Yaa.. prestasiku memang terlihat sejak aku duduk di kelas VII. Prestasi yang aku katakan bukanlah karena jumlah siswa di kelas ku yang sangat sedikit. Justru persaingan kami di kelas itu sangat bagus, nilai antar siswa pun tidak terpaut terlalu jauh dan dapat dikatakan bahwa kemampuan kami tidak kalah dengan sekolah-sekolah di luar sana. Matematika. Aku jatuh cinta dengan rumus-rumus matematika. Tentu beralasan kenapa aku sangat menggemari Matematika. Bpk. Sutikno, sosok sederhana yang berpenampilan layaknya tukang kebun itu adalah kesiswaan sekaligus guru Matematika satu-satunya di sekolah kecil tersebut. Guru yang membuat aku jatuh cinta kepada Matematika itu sangat special bagiku bahkan bagi kami satu kelas.

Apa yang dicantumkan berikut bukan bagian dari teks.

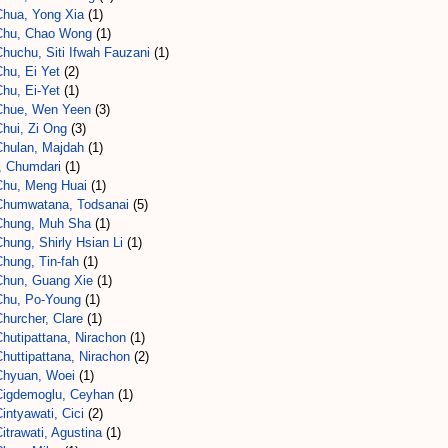
Chua, Yong Xia
(1)
Chu, Chao Wong
(1)
huchu, Siti Ifwah Fauzani
(1)
hu, Ei Yet
(2)
hu, Ei-Yet
(1)
Chue, Wen Yeen
(3)
Chui, Zi Ong
(3)
Chulan, Majdah
(1)
., Chumdari
(1)
Chu, Meng Huai
(1)
Chumwatana, Todsanai
(5)
Chung, Muh Sha
(1)
hung, Shirly Hsian Li
(1)
Chung, Tin-fah
(1)
Chun, Guang Xie
(1)
Chu, Po-Young
(1)
hurcher, Clare
(1)
hutipattana, Nirachon
(1)
huttipattana, Nirachon
(2)
Chyuan, Woei
(1)
Cigdemoglu, Ceyhan
(1)
intyawati, Cici
(2)
itrawati, Agustina
(1)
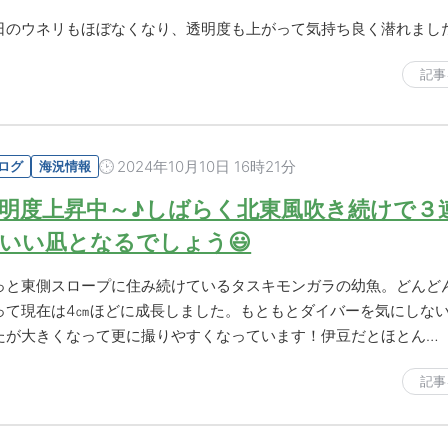
日のウネリもほぼなくなり、透明度も上がって気持ち良く潜れまし
記事
2024年10月10日 16時21分
ログ
海況情報
明度上昇中～♪しばらく北東風吹き続けで３
いい凪となるでしょう😃
っと東側スロープに住み続けているタスキモンガラの幼魚。どんど
って現在は4㎝ほどに成長しました。もともとダイバーを気にしな
たが大きくなって更に撮りやすくなっています！伊豆だとほとん…
記事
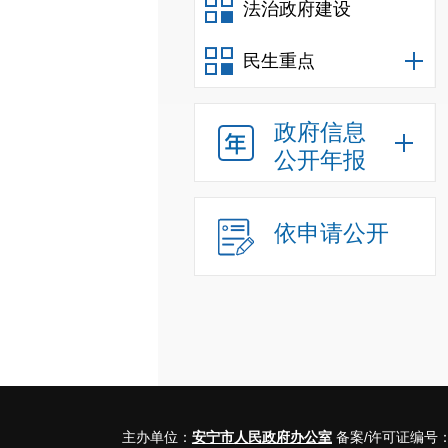
法治政府建设
民生重点
政府信息
公开年报
依申请公开
主办单位：
安宁市人民政府办公室
备案/许可证编号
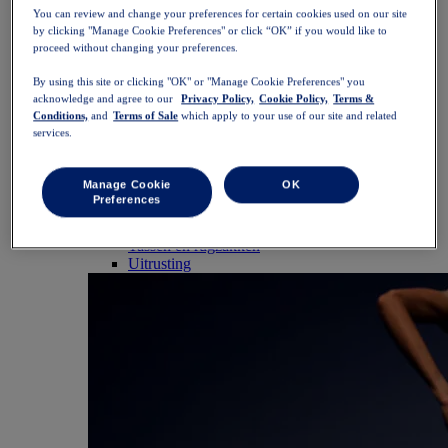
Shirts korte mouwen
You can review and change your preferences for certain cookies used on our site
Shirts lange mouwen
by clicking "Manage Cookie Preferences" or click “OK” if you would like to
Hoodies en sweaters
proceed without changing your preferences.
Jacks en vesten
Onderkleding
By using this site or clicking "OK" or "Manage Cookie Preferences" you
acknowledge and agree to our
Privacy Policy,
Cookie Policy,
Terms &
Shorts
Conditions,
and
Terms of Sale
which apply to your use of our site and related
Tights en leggings
services.
Broeken
Rokken en jurken
Accessoires
Manage Cookie
OK
Hoofddeksels
Preferences
Handschoenen
Sokken
Tassen en rugzakken
Uitrusting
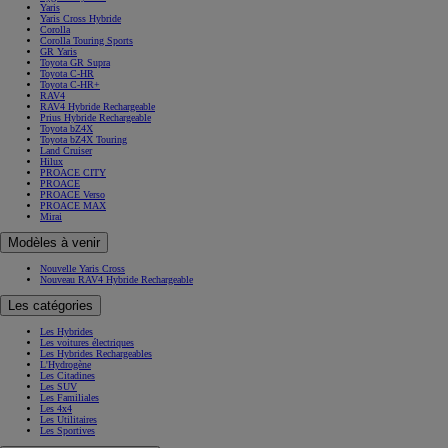
Yaris
Yaris Cross Hybride
Corolla
Corolla Touring Sports
GR Yaris
Toyota GR Supra
Toyota C-HR
Toyota C-HR+
RAV4
RAV4 Hybride Rechargeable
Prius Hybride Rechargeable
Toyota bZ4X
Toyota bZ4X Touring
Land Cruiser
Hilux
PROACE CITY
PROACE
PROACE Verso
PROACE MAX
Mirai
Modèles à venir
Nouvelle Yaris Cross
Nouveau RAV4 Hybride Rechargeable
Les catégories
Les Hybrides
Les voitures électriques
Les Hybrides Rechargeables
L'Hydrogène
Les Citadines
Les SUV
Les Familiales
Les 4x4
Les Utilitaires
Les Sportives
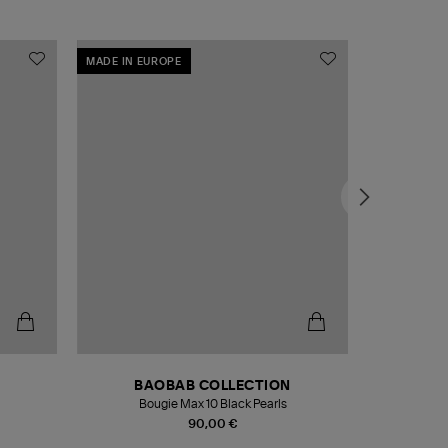
MADE IN EUROPE
MADE IN EU
BAOBAB COLLECTION
Bougie Max 10 Black Pearls
Paréo Fou
90,00 €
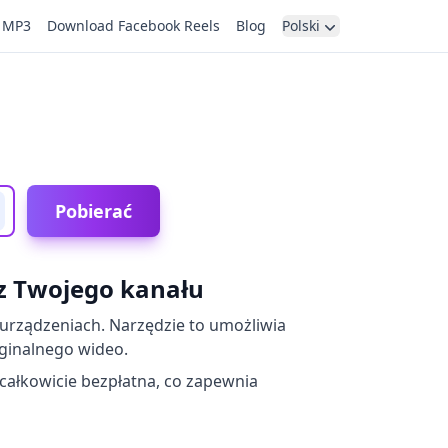
 MP3
Download Facebook Reels
Blog
Polski
Pobierać
 z Twojego kanału
rządzeniach. Narzędzie to umożliwia
yginalnego wideo.
 całkowicie bezpłatna, co zapewnia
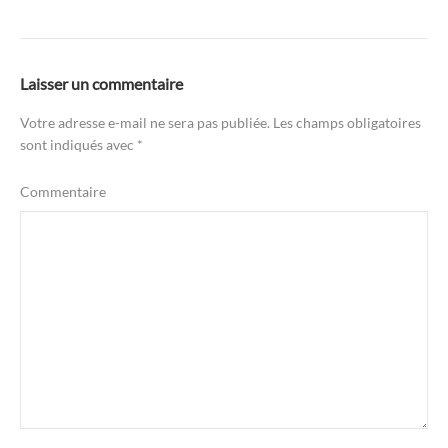
Laisser un commentaire
Votre adresse e-mail ne sera pas publiée.
Les champs obligatoires
sont indiqués avec
*
Commentaire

Jika ditanya, apa yang membuat aku terkesan kepada beliau?. Jawabku “sangat banyak”. Dengan jabatan yang terhitung penting di sekolah, tapi beliau tidak canggung untuk berperan sebagai tukang kebun kerena sekolah sekecil itu tidak mampu membayar orang hanya untuk bersih-bersih sekolah yang luasnya juga tak seberapa. Telaten, sabar dan disiplin itulah beliau. Pernah suatu ketika aku di hukum tidak boleh masuk kelas dan berdiri dengan satu kaki di halaman sekolah hanya karena aku tidak memotong kuku,hehee... tetapi kejadian itu membuatku kapok.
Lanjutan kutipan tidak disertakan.